Rockfish Wholesalers' Convictions Affirmed

US v. Oceanpro Industries:  In this appeal, a D.C. seafood wholesaling operation, its vice president, and an employee challenged their convictions for purchasing untagged and oversized striped bass (known colloquially as "rockfish") in violation of the Lacey Act (prohibiting the purchase in interstate commerce of fish or wildlife sold in violation of state law), and also for lying to federal agents investigating the crimes.  The appellants disputed the District of Maryland's venue for the false statement offense, because the statements were uttered in D.C., not Maryland.  Secondly, the appellants argued that the $300,000 order of restitution (well below the market value for the fish allegedly caught and sold illegally) was improper because the States were not "victims," as they lacked a sufficient interest in the illegally caught fish.  The Fourth Circuit affirmed the convictions.
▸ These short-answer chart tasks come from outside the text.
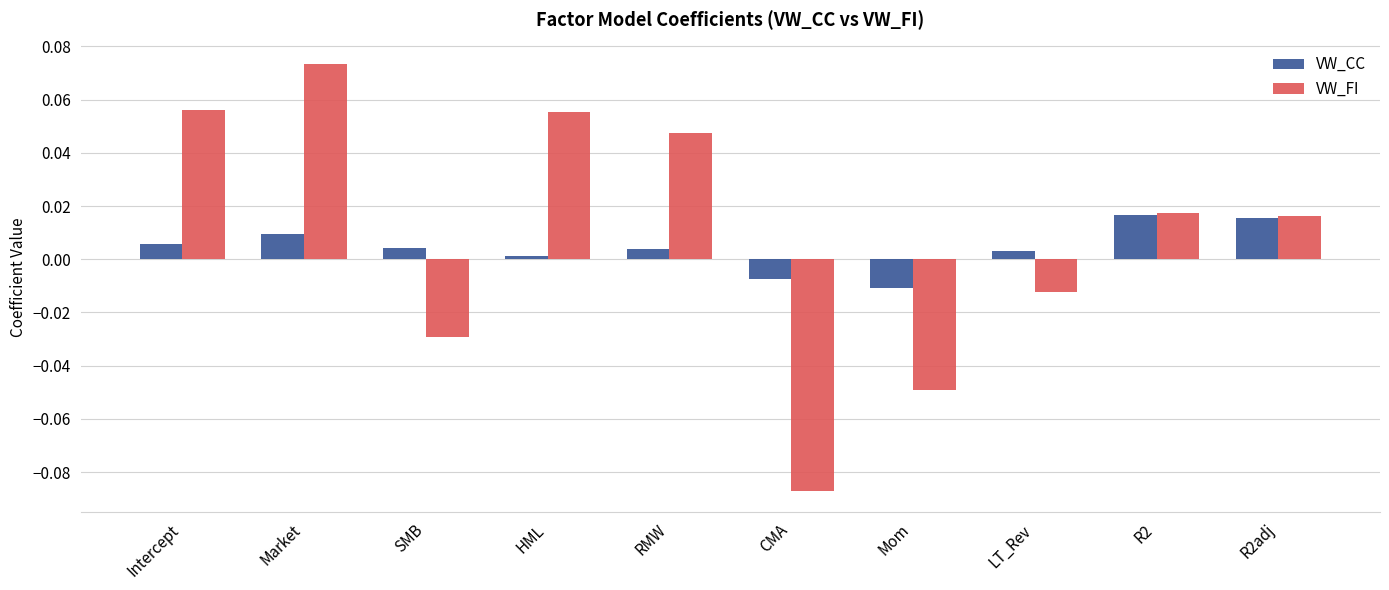

True or false: VW_CC has a value of 0.0 at RMW.

True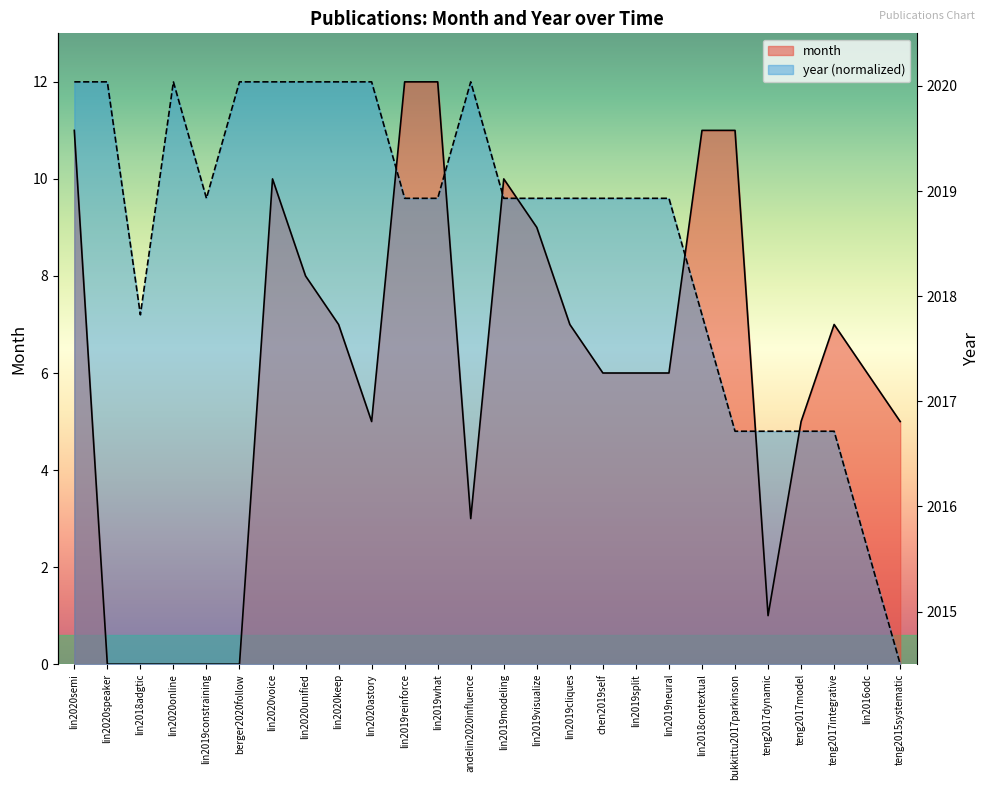

Is it true that month equals 12.0 at lin2019reinforce?

True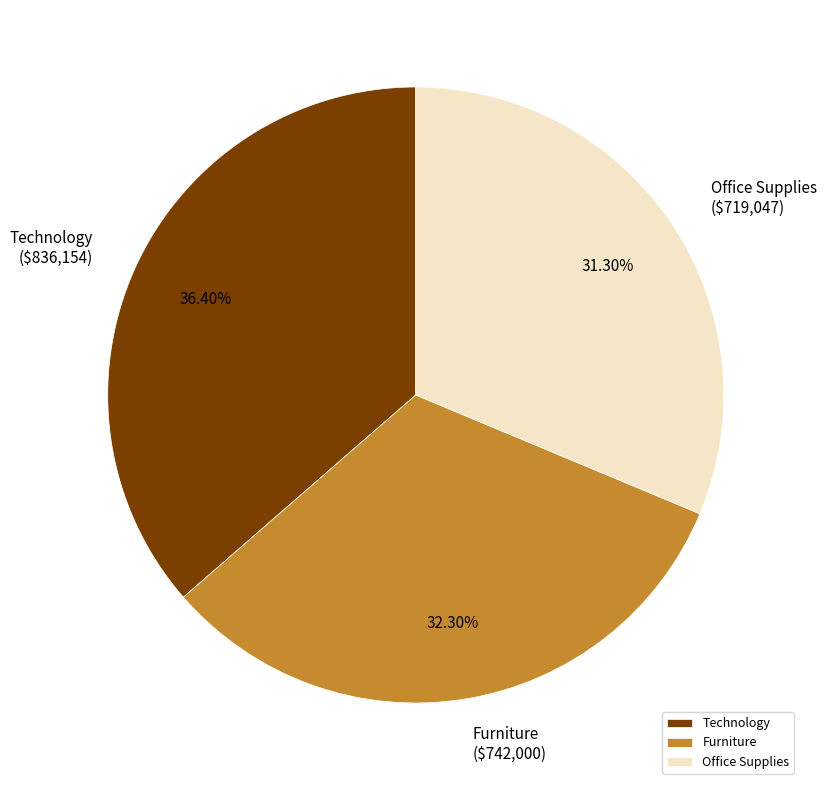

Is it true that Office Supplies is 31% of the pie?

True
The statute governing the false statement, 18 U.S.C. sect. 1001, does not contain an express venue provision; in this event, the Supreme Court has instructed that the place of the crime, its locus delicti, controls venue, and the place is "determined from the nature of the crime alleged and the location of the act or acts constituting it."  The Fourth Circuit has held that the "circumstance" elements of an offense, even if essential, are without moment to a venue determination.  The mens rea element of the false statement offense is such a circumstance element, and the essential conduct prohibited by the statute is "making any materially false statement."  The Fourth Circuit concluded that the District of Maryland had a substantial connection to the employee's criminal conduct and to the charges based on that conduct against him and Oceanpro. 

The Fourth Circuit held the restitution order, $300,000 to the states of Maryland and Virginia as compensation for the rockfish that had been illegally harvested from the Potomac River and sold to Oceanpro, was proper because the states had a proprietary interest in the illegally harvested fish after they were caught, so they were entitled to restitution under the Mandatory Victims' Restitution Act ("MVRA").  The Fourth Circuit relied on a Second Circuit case, United States v. Bengis, for its reasoning, a case involving illegally harvested South African lobsters, where restitution was mandated under the MVRA because the lobsters were forfeited to the state.